# Work instructions
Work through the records below and tally every line containing "nose". Reply with the total alone.
———
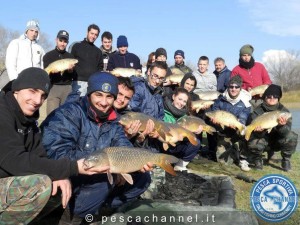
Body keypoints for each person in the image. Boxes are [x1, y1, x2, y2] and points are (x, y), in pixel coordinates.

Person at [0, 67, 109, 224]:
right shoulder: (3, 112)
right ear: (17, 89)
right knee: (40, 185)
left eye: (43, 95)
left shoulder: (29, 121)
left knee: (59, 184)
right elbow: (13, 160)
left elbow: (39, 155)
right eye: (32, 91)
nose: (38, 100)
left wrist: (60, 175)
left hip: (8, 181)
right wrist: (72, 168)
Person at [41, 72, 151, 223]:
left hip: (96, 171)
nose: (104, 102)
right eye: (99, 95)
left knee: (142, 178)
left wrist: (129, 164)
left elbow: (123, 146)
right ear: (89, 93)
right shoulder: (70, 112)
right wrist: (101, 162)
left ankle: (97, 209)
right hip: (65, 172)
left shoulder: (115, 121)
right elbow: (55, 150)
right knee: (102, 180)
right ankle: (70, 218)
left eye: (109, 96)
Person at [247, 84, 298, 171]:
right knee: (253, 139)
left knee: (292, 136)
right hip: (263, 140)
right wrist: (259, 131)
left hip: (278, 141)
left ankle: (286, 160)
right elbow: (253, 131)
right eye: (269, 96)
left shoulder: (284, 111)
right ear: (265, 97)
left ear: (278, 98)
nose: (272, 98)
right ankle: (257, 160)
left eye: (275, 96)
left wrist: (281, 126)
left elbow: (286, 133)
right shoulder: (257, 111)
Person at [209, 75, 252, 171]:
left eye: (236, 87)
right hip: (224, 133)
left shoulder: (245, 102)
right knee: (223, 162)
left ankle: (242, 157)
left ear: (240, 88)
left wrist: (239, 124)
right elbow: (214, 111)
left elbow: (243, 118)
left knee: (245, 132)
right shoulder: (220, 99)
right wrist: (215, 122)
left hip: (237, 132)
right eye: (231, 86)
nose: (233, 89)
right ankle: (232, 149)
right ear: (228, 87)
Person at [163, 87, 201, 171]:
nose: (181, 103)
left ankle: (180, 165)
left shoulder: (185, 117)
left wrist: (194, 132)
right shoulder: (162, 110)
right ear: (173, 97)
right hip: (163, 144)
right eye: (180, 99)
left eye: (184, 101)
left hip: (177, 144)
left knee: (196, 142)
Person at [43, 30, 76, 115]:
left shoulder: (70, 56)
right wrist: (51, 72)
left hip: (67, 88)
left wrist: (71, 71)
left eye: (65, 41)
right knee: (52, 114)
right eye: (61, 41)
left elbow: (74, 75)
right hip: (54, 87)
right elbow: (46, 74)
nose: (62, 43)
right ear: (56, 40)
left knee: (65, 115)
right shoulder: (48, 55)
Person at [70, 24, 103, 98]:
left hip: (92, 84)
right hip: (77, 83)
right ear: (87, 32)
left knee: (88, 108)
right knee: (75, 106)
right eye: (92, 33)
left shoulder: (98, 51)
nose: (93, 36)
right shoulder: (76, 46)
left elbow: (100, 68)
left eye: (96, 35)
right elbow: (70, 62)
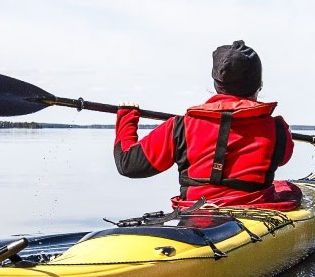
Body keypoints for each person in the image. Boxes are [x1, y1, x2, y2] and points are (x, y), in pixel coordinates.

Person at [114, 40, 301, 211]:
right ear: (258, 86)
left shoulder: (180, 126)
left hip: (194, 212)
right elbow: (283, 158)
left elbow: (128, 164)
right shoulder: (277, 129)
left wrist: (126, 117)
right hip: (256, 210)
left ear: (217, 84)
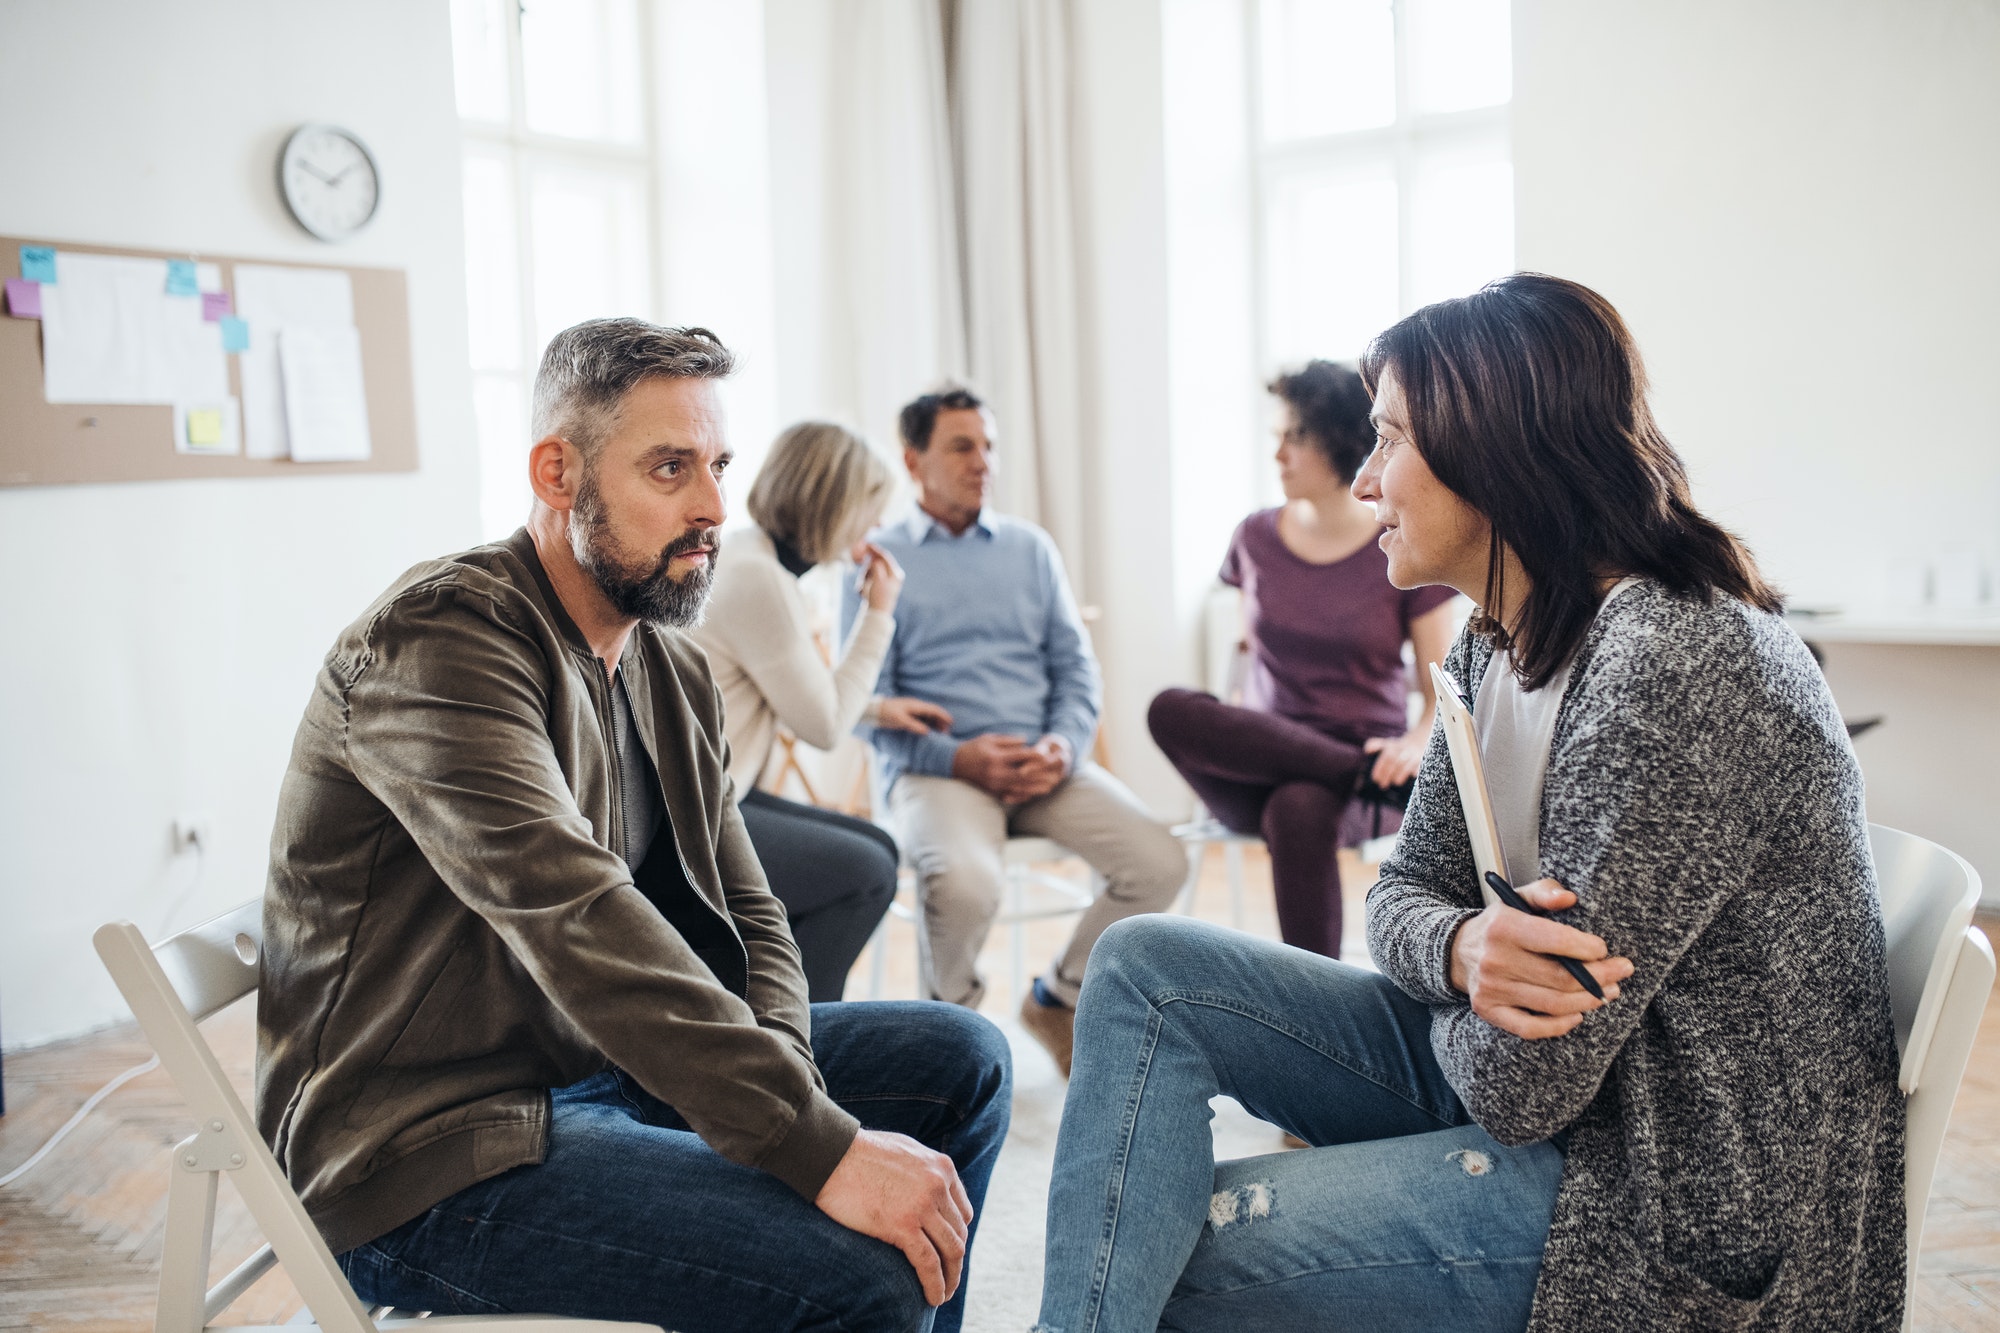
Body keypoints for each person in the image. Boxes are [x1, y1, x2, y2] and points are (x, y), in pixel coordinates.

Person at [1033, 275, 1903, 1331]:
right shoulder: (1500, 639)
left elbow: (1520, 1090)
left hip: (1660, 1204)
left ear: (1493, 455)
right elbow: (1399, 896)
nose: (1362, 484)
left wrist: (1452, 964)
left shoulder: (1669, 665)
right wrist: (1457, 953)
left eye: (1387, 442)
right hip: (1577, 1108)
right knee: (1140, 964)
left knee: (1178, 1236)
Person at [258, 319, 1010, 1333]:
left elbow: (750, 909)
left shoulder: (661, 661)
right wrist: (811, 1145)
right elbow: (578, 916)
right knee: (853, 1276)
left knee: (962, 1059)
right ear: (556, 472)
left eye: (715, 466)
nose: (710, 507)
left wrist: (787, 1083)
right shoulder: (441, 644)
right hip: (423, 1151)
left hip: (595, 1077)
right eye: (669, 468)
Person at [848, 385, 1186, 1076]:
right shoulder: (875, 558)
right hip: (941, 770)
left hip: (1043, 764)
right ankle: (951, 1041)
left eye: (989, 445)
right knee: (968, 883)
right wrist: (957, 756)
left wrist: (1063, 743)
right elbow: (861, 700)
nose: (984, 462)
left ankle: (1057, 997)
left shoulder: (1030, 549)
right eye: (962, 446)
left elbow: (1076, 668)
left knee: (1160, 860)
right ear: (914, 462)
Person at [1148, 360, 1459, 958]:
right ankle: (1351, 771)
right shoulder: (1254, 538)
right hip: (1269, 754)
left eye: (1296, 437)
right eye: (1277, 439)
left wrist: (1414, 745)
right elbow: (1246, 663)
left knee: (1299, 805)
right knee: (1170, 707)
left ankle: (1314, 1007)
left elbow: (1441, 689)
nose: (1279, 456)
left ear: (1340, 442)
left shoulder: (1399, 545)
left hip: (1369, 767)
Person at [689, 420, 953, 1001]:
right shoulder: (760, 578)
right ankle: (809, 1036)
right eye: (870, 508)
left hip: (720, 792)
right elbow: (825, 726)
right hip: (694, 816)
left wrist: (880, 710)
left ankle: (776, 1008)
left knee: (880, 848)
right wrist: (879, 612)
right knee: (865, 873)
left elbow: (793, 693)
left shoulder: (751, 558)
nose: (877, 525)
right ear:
———
# Output
12